Take adenomyosis. Most people have never heard of it. Fewer still understand that it affects millions of women, causes severe pain, and remains notoriously difficult to diagnose. Yet while awareness campaigns light up social media, the diagnostic infrastructure hasn't budged in years. Why? Because there's no quick fix, no blockbuster drug, no easy revenue stream.
Compare that to the explosion of consumer wellness products aimed at women. Compression leggings. Brain health supplements. Travel wear engineered for female bodies. These products are everywhere, heavily marketed, and their manufacturers rake in considerable profits. They're also solving problems that women already know how to identify in themselves. A sore leg? Buy leggings. Worried about brain fog? Buy the supplement.
But a woman experiencing debilitating pelvic pain for years without a diagnosis? The market has largely left her behind.
This isn't coincidental. It's a direct reflection of where incentives flow in the wellness industry.
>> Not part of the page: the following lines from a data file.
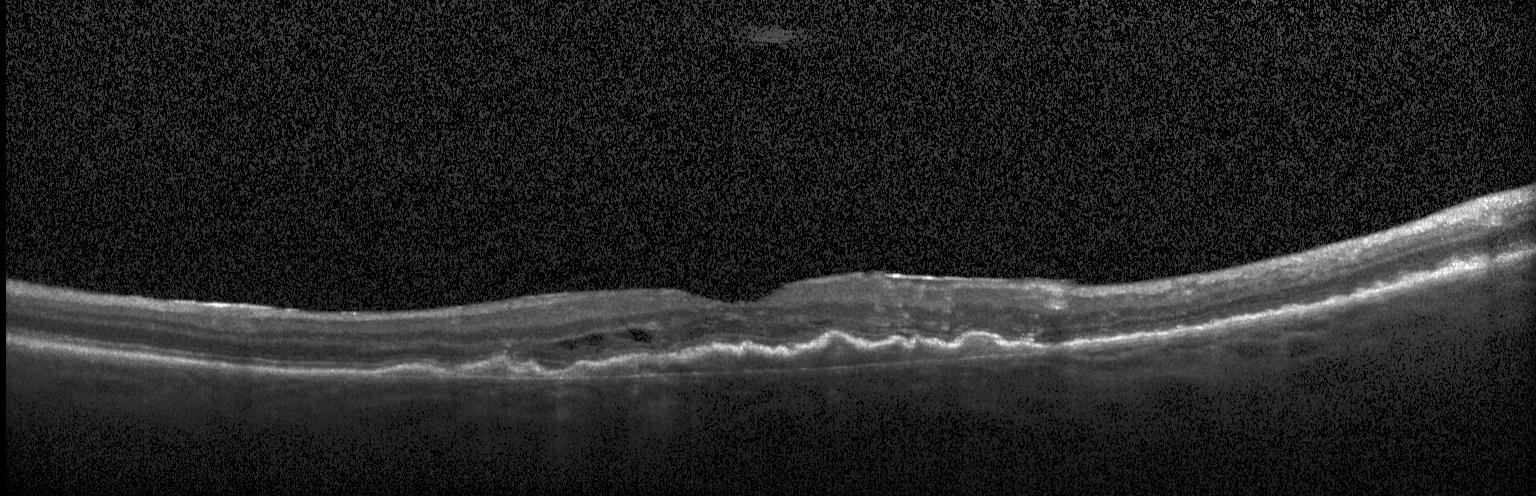
Horizontal scan through the fovea; retinal OCT B-scan; Heidelberg Spectralis OCT system. Impression: a choroidal neovascular membrane.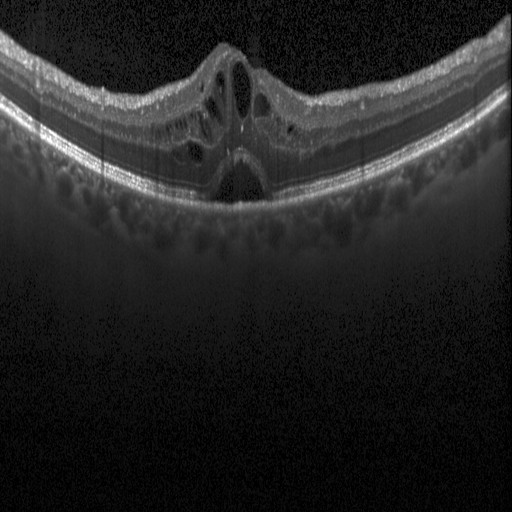
Optical coherence tomography scan; instrument: Heidelberg Spectralis; macular scan; spectral-domain optical coherence tomography.
Finding: diabetic macular edema.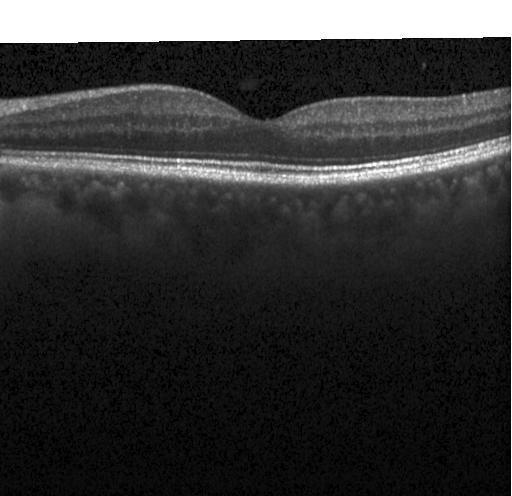

This B-scan demonstrates no evidence of choroidal neovascularization, diabetic macular edema, or drusen.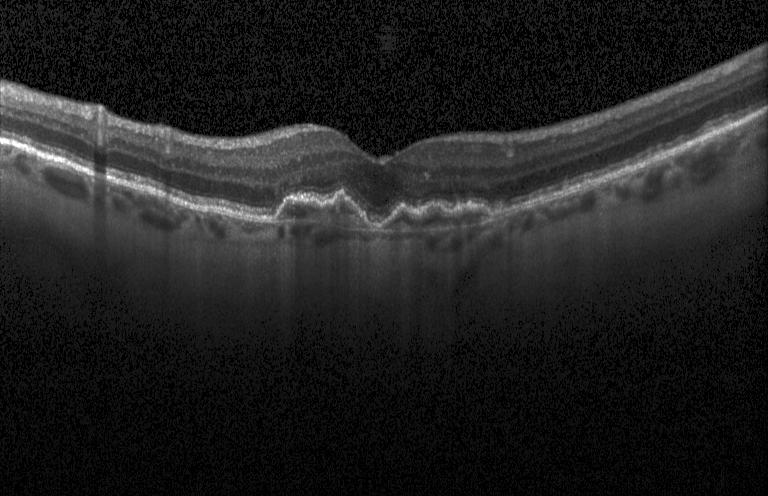 Macular scan. Optical coherence tomography scan. SD-OCT — This B-scan demonstrates choroidal neovascularization (CNV).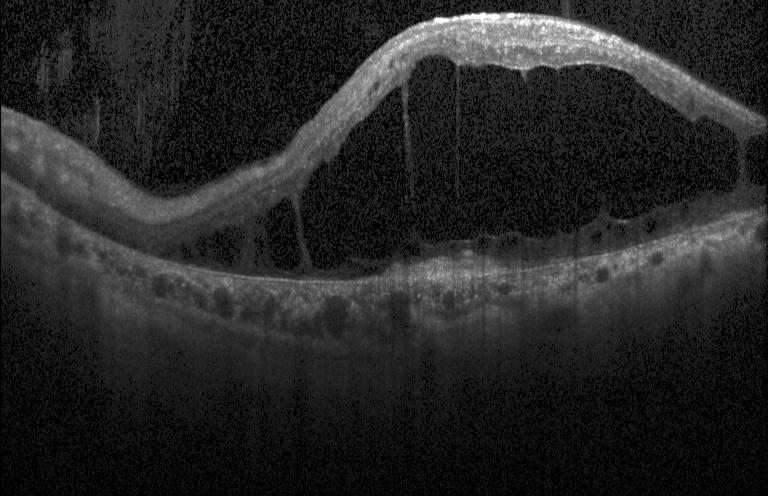
Retinal OCT B-scan. Spectral-domain optical coherence tomography. Heidelberg Spectralis OCT system
Macular OCT: diabetic macular edema.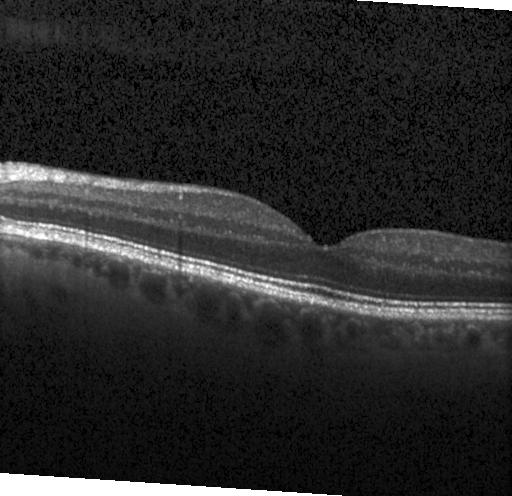 OCT B-scan
Assessment: no CNV, no DME, and no drusen.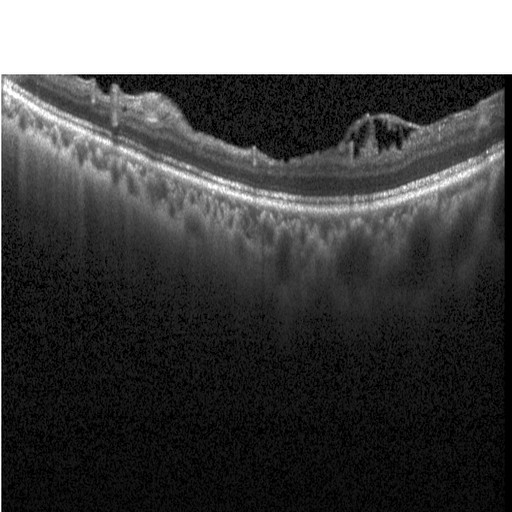 Acquired on a Heidelberg Spectralis, optical coherence tomography B-scan, spectral-domain OCT, through the macula.
Impression: diabetic macular edema (DME).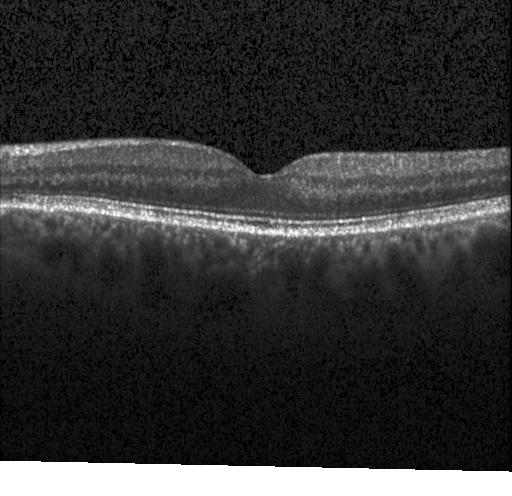 Optical coherence tomography scan. Impression: neither choroidal neovascularization, diabetic macular edema, nor drusen.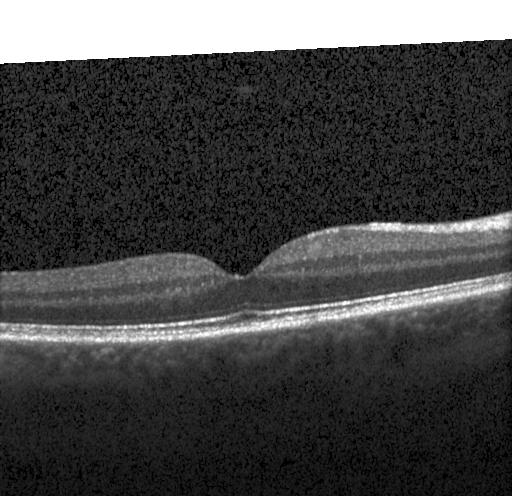
SD-OCT · retinal OCT B-scan.
Diagnosis: no evidence of choroidal neovascularization, diabetic macular edema, or drusen.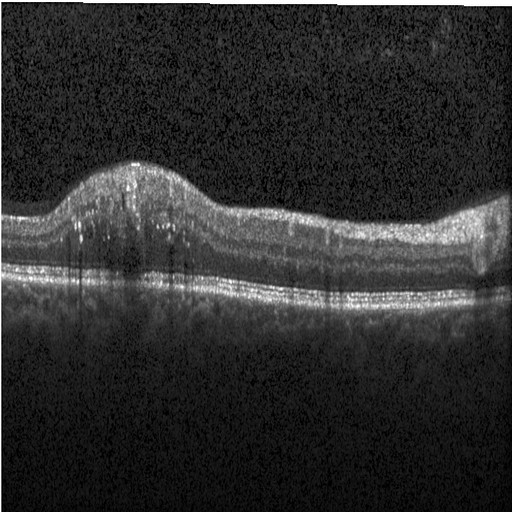 Optical coherence tomography B-scan · spectral-domain OCT.
This B-scan demonstrates diabetic macular edema.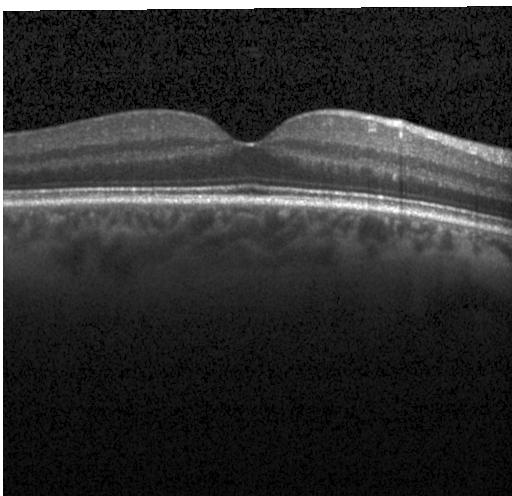 Macular scan. Retinal OCT cross-section
This B-scan demonstrates neither CNV, DME, nor drusen.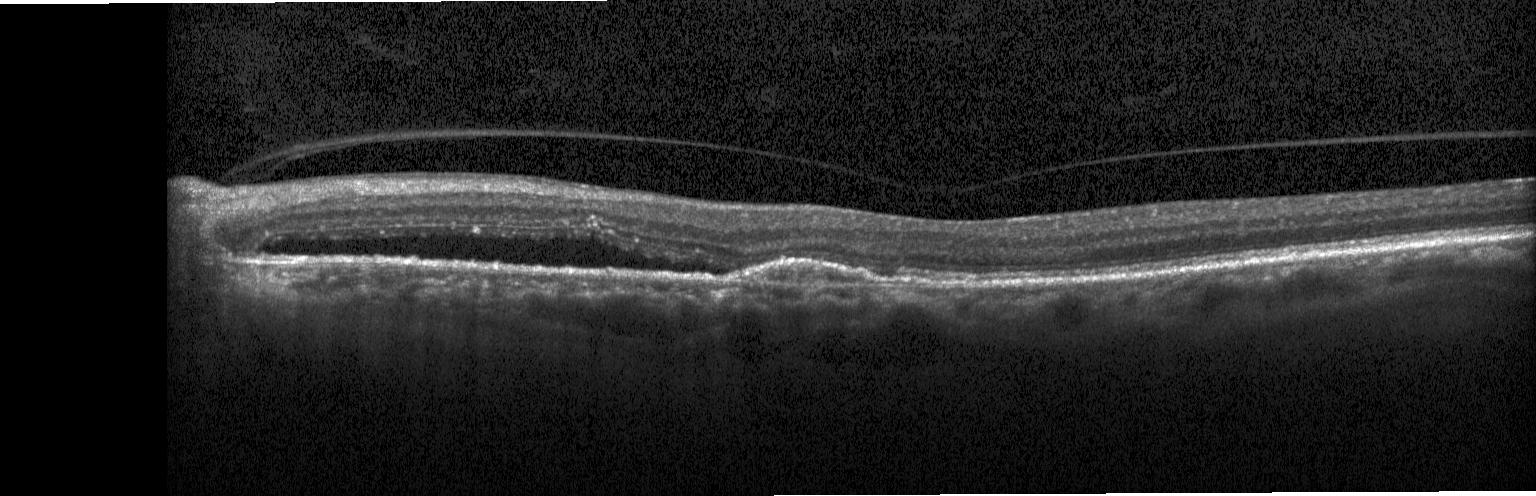 Heidelberg Spectralis OCT system; macular scan; optical coherence tomography scan — Assessment: a choroidal neovascular membrane.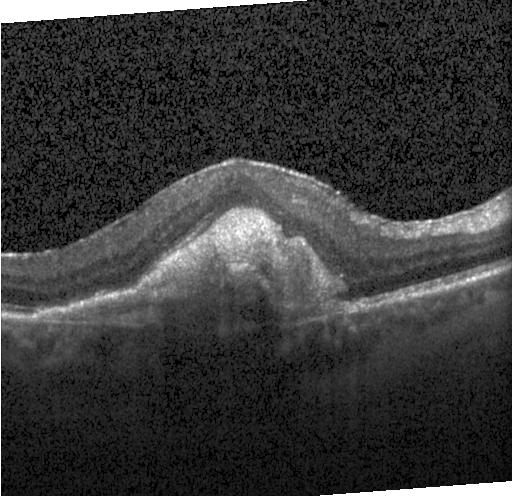 OCT line scan, horizontal scan through the fovea, SD-OCT
Assessment: choroidal neovascularization.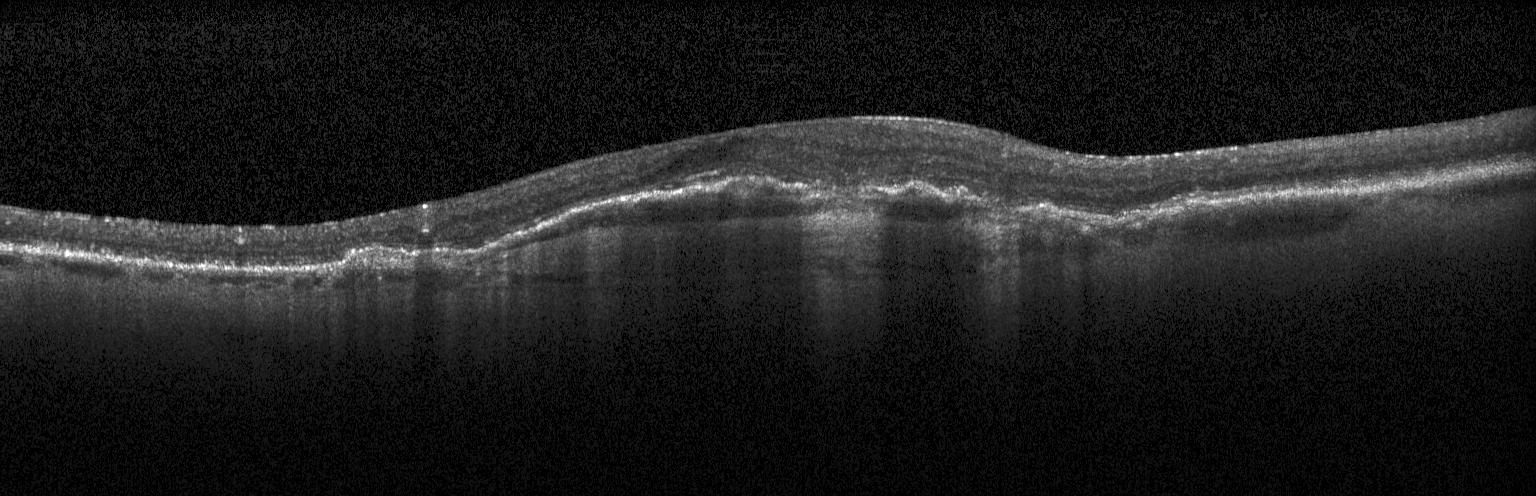
OCT B-scan
Diagnosis: choroidal neovascularization.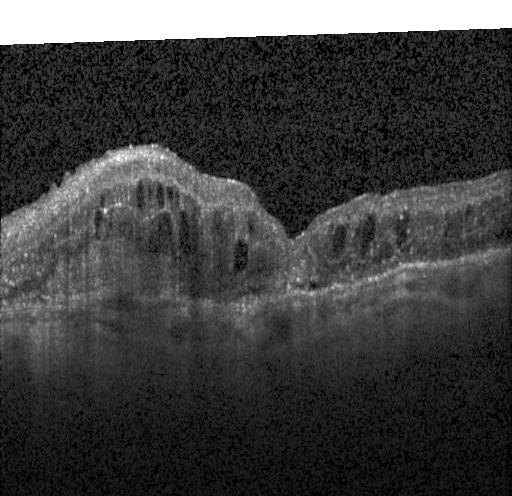
Spectral-domain optical coherence tomography. Fovea-centered. OCT B-scan.
Diagnosis: choroidal neovascularization (CNV).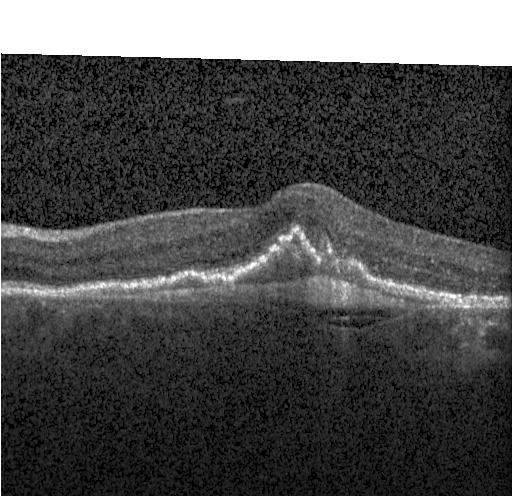

Acquired on a Heidelberg Spectralis, spectral-domain OCT, retinal OCT cross-section, centered on the fovea — OCT finding: a choroidal neovascular membrane.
Companies invest in products where consumer demand is already conscious and purchasing power is activated. They don't necessarily invest in solving the hard medical problems that would require years of research, regulatory navigation, and a smaller addressable market.
The result is a distorted picture of women's health that prioritizes what's profitable over what's pressing.
Women's health advocacy has made real strides in recent years. More voices are speaking up about hormonal conditions, reproductive health, and the ways women's symptoms get dismissed. But visibility alone doesn't equal action from the institutions that could actually move the needle. A woman knowing that adenomyosis is "invisible" doesn't help her get diagnosed faster if the diagnostic tools haven't evolved.
Meanwhile, the wellness industry captures attention and capital by selling women optimized versions of problems they already understand. This isn't inherently harmful. But it crowds out the harder conversations about systemic gaps in medical research, diagnostic accuracy, and treatment options for conditions that don't fit neatly into a consumer product.
Here's the other problem: these markets reinforce a troubling narrative. They suggest that women's health is primarily a self-optimization project. Buy the right product, improve your own wellness, take control of your own body. This message feels empowering. And it can be. But it also lets healthcare systems, researchers, and yes, companies, off the hook for actually solving entrenched problems.
A woman buying compression leggings isn't the issue. The issue is that we've created a wellness ecosystem where that transaction is celebrated as innovation while a 35-year-old woman still waits years for someone to properly diagnose her adenomyosis.
The question readers should ask isn't whether these products work. It's whether the industry's incentive structure is actually aligned with women's health, or just with women's spending.
Until we see real investment in diagnosis, treatment development, and research for the conditions that remain medically mysterious, we should remain skeptical of the narrative that women's health is being "solved" by wellness entrepreneurs. Some of it is. Some of it absolutely isn't.
And the companies banking on the former would prefer you don't notice the latter.